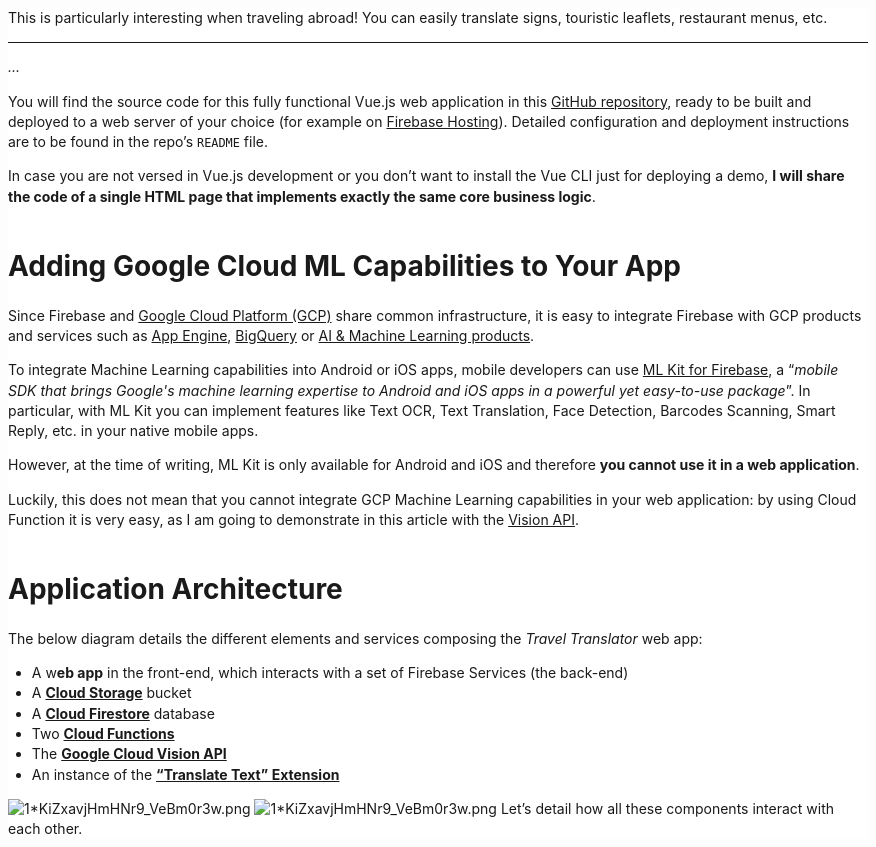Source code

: This is particularly interesting when traveling abroad! You can easily translate signs, touristic leaflets, restaurant menus, etc.

* * *

*...*

You will find the source code for this fully functional Vue.js web application in this [GitHub repository](https://github.com/rtarnec/travel-translator), ready to be built and deployed to a web server of your choice (for example on [Firebase Hosting](https://firebase.google.com/docs/hosting)). Detailed configuration and deployment instructions are to be found in the repo’s `README` file.

In case you are not versed in Vue.js development or you don’t want to install the Vue CLI just for deploying a demo, **I will share the code of a single HTML page that implements exactly the same core business logic**.

# Adding Google Cloud ML Capabilities to Your App

Since Firebase and [Google Cloud Platform (GCP)](https://cloud.google.com/) share common infrastructure, it is easy to integrate Firebase with GCP products and services such as [App Engine](https://cloud.google.com/appengine/), [BigQuery](https://cloud.google.com/bigquery/) or [AI & Machine Learning products](https://cloud.google.com/products/machine-learning/).

To integrate Machine Learning capabilities into Android or iOS apps, mobile developers can use [ML Kit for Firebase](https://firebase.google.com/docs/ml-kit/), a “*mobile SDK that brings Google's machine learning expertise to Android and iOS apps in a powerful yet easy-to-use package*”. In particular, with ML Kit you can implement features like Text OCR, Text Translation, Face Detection, Barcodes Scanning, Smart Reply, etc. in your native mobile apps.

However, at the time of writing, ML Kit is only available for Android and iOS and therefore **you cannot use it in a web application**.

Luckily, this does not mean that you cannot integrate GCP Machine Learning capabilities in your web application: by using Cloud Function it is very easy, as I am going to demonstrate in this article with the [Vision API](https://cloud.google.com/vision).

# Application Architecture

The below diagram details the different elements and services composing the *Travel Translator* web app:

- A w**eb app** in the front-end, which interacts with a set of Firebase Services (the back-end)
- A [**Cloud Storage**](https://firebase.google.com/docs/storage) bucket
- A [**Cloud Firestore**](https://firebase.google.com/docs/firestore) database
- Two [**Cloud Functions**](https://firebase.google.com/docs/functions)
- The [**Google Cloud Vision API**](https://cloud.google.com/vision/docs)
- An instance of the [**“Translate Text” Extension**](https://firebase.google.com/products/extensions/firestore-translate-text)

![1*KiZxavjHmHNr9_VeBm0r3w.png](../_resources/d5b482d99f13ef6772441d8b4e7902d4.png)
![1*KiZxavjHmHNr9_VeBm0r3w.png](../_resources/de7ce440711a995258d02605eb81b288.png)
Let’s detail how all these components interact with each other.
+ + +
§ Task instructions:
Once you find the line containing "# Application Architecture", copy it and every line after it through the end of the records, exactly as they stand.

§ The completed task:
# Application Architecture

The below diagram details the different elements and services composing the *Travel Translator* web app:

- A w**eb app** in the front-end, which interacts with a set of Firebase Services (the back-end)
- A [**Cloud Storage**](https://firebase.google.com/docs/storage) bucket
- A [**Cloud Firestore**](https://firebase.google.com/docs/firestore) database
- Two [**Cloud Functions**](https://firebase.google.com/docs/functions)
- The [**Google Cloud Vision API**](https://cloud.google.com/vision/docs)
- An instance of the [**“Translate Text” Extension**](https://firebase.google.com/products/extensions/firestore-translate-text)

![1*KiZxavjHmHNr9_VeBm0r3w.png](../_resources/d5b482d99f13ef6772441d8b4e7902d4.png)
![1*KiZxavjHmHNr9_VeBm0r3w.png](../_resources/de7ce440711a995258d02605eb81b288.png)
Let’s detail how all these components interact with each other.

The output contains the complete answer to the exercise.